L'histoire du royaume de Sicile n'est pas l'histoire du royaume de Naples; l'histoire de Naples n'est pas l'histoire de Rome; l'histoire de Rome n'est pas l'histoire de Florence; l'histoire de Florence n'est pas l'histoire de Venise; l'histoire de Venise n'est pas l'histoire de la république de Gênes; l'histoire de la république de Gênes n'est pas l'histoire de la Lombardie; l'histoire de la Lombardie n'est pas l'histoire de la maison de Savoie. Vouloir démêler et recomposer une histoire générale de l'Italie avec ces éléments distincts, opposés, antipathiques, c'est vouloir renouer les tronçons du serpent coupé par le Bas-Empire d'abord, par l'Europe ensuite, par l'Italie elle-même, enfin. Il y a sept ou huit Italies, voilà la vérité historique. Or, mentir à la vérité historique, est-ce faire de la politique italienne? Non, c'est faire de l'illusion piémontaise. Ombre, cela s'évanouira comme une ombre. L'Italie ne sera ressuscitée que par elle-même et sous la forme vraie que deux mille ans, la nature, les mœurs lui donnent, c'est-à-dire sous la forme de CONFÉDÉRATION ITALIQUE.

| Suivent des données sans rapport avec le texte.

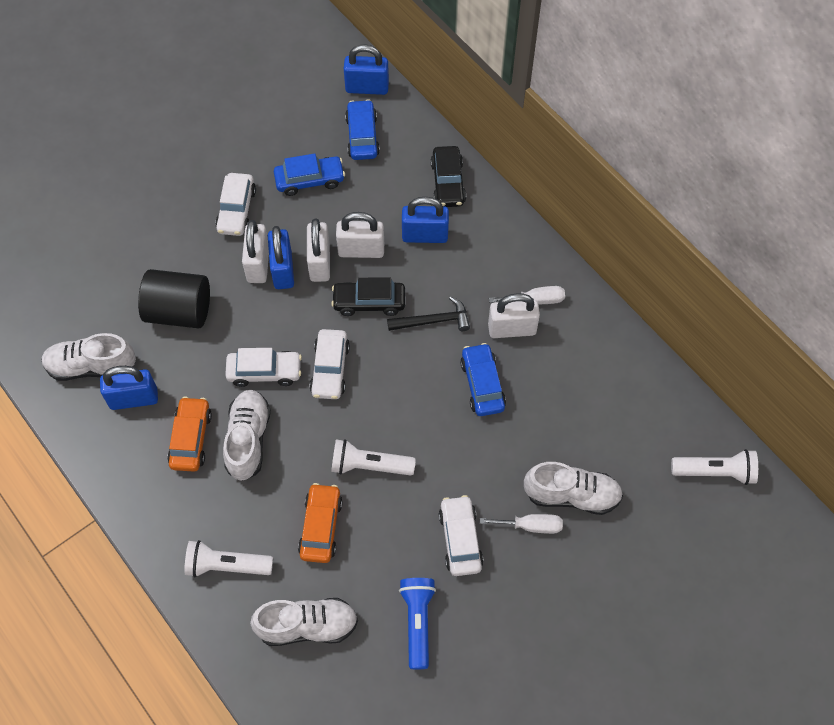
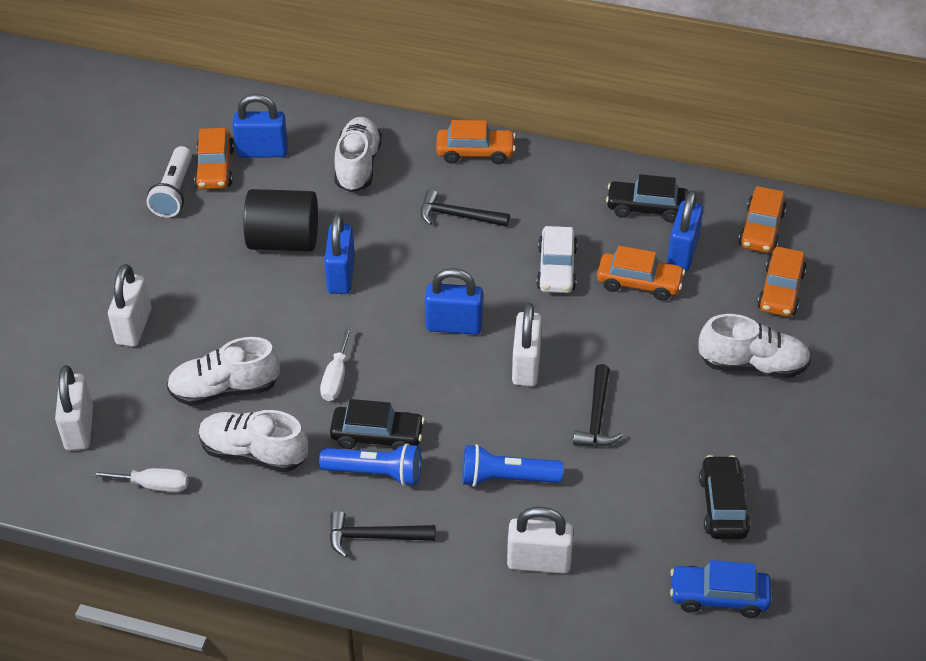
black car: [331,278,405,316] [431,146,466,207] = 2 -> [330,399,425,450] [606,174,689,222] [699,455,750,539] = 3
black hammer: [387,296,470,331] = 1 -> [330,511,435,558] [421,189,510,227] [573,364,623,447] = 3
blue car: [274,154,345,196] [345,99,380,160] [460,343,506,416] = 3 -> [670,560,771,618] = 1
blue flashlight: [399,578,436,669] = 1 -> [319,443,421,486] [462,444,563,487] = 2
orange car: [167,396,212,472] [298,483,343,563] = 2 -> [194,128,234,190] [436,120,516,164] [597,246,685,301] [738,186,786,253] [757,246,806,317] = 5
white car: [215,173,256,236] [225,348,302,387] [310,329,350,399] [439,495,484,576] = 4 -> [536,226,577,293] = 1
white flashlight: [184,540,273,577] [331,439,416,476] [671,449,758,485] = 3 -> [146,146,192,217] = 1

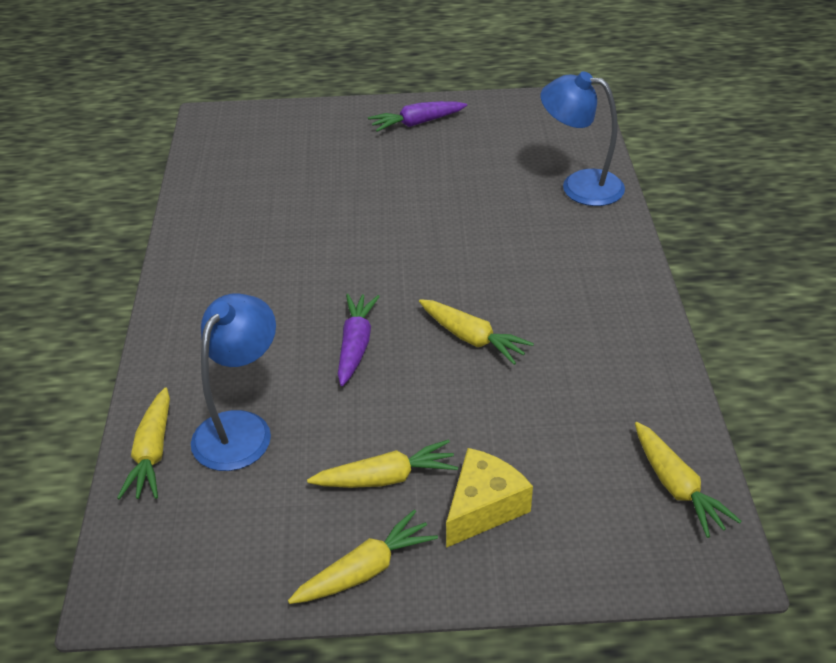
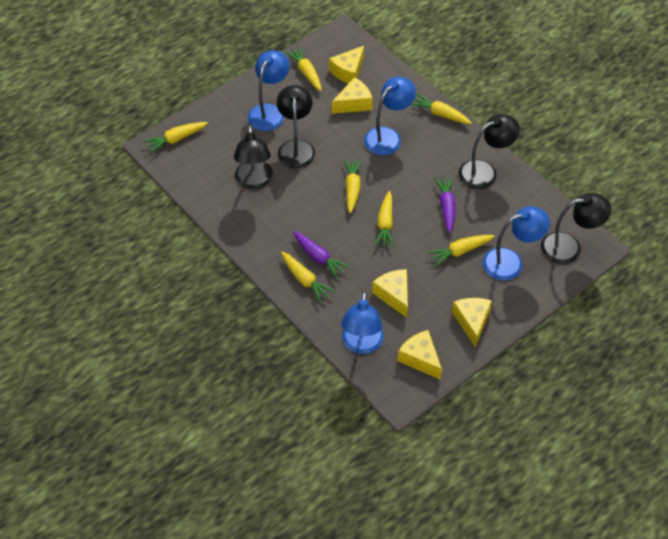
black lamp: none = 0 -> [234,125,273,189] [277,85,315,168] [459,114,520,189] [541,193,611,264] = 4
blue lamp: [191,293,276,471] [541,71,625,206] = 2 -> [248,50,290,131] [341,291,384,354] [364,77,416,155] [483,206,550,281] = 4
yellow carrot: [117,387,170,500] [288,510,438,604] [307,439,458,488] [419,299,534,365] [635,422,742,538] = 5 -> [143,122,208,153] [281,252,335,303] [285,46,322,91] [344,159,362,213] [375,191,394,248] [411,93,472,124] [427,235,495,267] = 7
yellow cheese: [446,448,533,548] = 1 -> [329,46,364,84] [332,77,373,114] [372,269,408,318] [397,330,442,380] [452,298,492,347] = 5

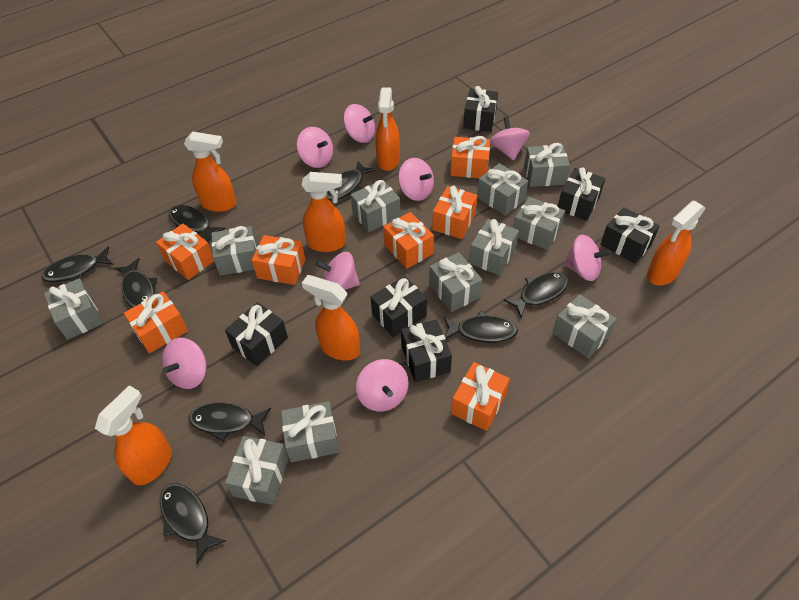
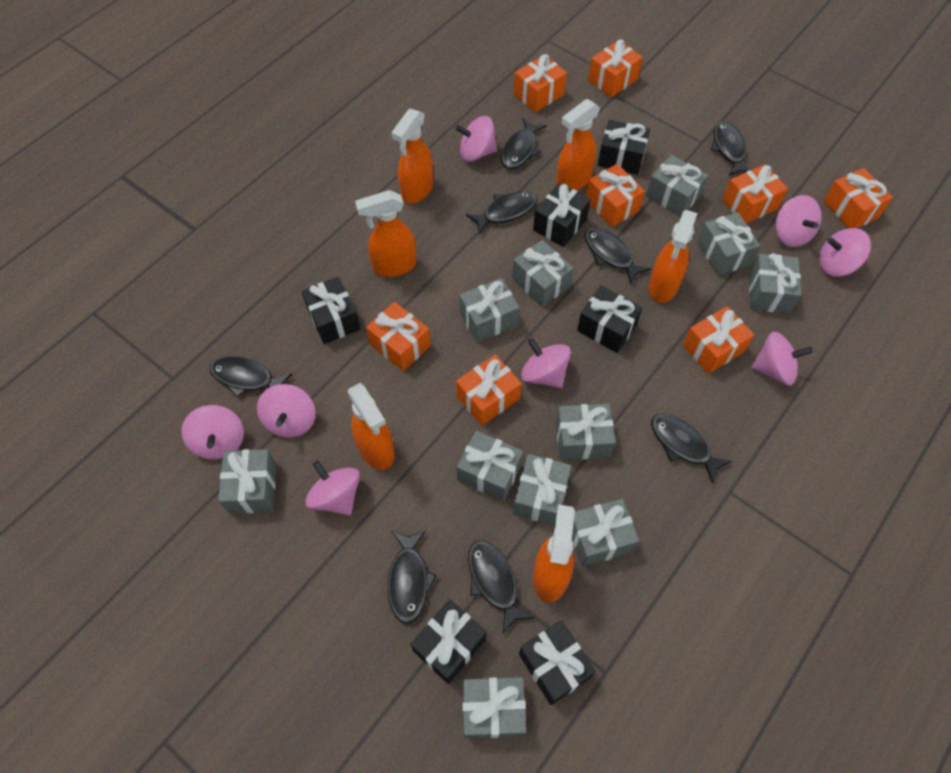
orange gift: [124,291,188,353] [156,223,214,280] [252,235,305,285] [383,212,434,269] [432,186,478,239] [451,136,490,178] [451,362,510,431] = 7 -> [366,302,431,371] [456,354,522,426] [514,54,567,113] [586,164,645,227] [588,39,643,98] [683,306,754,374] [722,164,788,223] [823,168,893,228] = 8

Un roi du sabre ne réussira pas plus qu'un Mazaniello sans couronne à faire de la diversité de deux mille ans une unité d'un jour.
Tout est obstacle à l'unité monarchique de l'Italie; tout est moyen et prédisposition pour une Italie confédérée.
XIII
Le premier de ces obstacles à une monarchie unique de l'Italie, c'est que l'Italie, quoique monarchique dans quelques-uns de ses États, est républicaine dans son histoire et dans sa renaissance, après les invasions et les reflux des barbares.
Rome, la grande Italie antique, était une république représentative; la liberté et le pouvoir s'y maintenaient en équilibre par la pondération d'un sénat et des comices, d'une aristocratie héréditaire et d'une plèbe.
L'habitude du régime républicain y avait tellement passé dans les mœurs, qu'après les empereurs auteurs de la servitude et de la décadence, l'Italie renaquit partout de ses cendres sous la forme républicaine: république en Sicile, en Calabre, en Campanie, à Naples, république à Rome sous la domination des papes, république à Sienne, république à Lucques, république à Pise, république à Florence, république à Gênes, république à Venise, républiques presque partout.
Ce n'est qu'après l'introduction des troupes mercenaires sous les condottieri étrangers ou indigènes que ces républiques, opprimées par les soldats aux gages de leurs plus ambitieux citoyens, se transforment en petites tyrannies militaires et monastiques, sous les titres de royaume de Naples, de duchés, de comtats, de marquisats.
Ailleurs la féodalité militaire, monarchique, descendit des Alpes en Italie avec les ducs de Savoie, les marquis de Montferrat, les Suisses, les Allemands: la tyrannie vient du Nord, où les hommes sont plus braves que libres et éclairés.
Mais encore les grandes républiques, telles que Gênes, Venise, Rome, continuent-elles à subsister sous les doges comme sous les papes, car la papauté au fond n'est qu'une république, puisque le pouvoir temporel y est électif comme le pouvoir spirituel, et que le gouvernement y est représentatif par le sénat des cardinaux.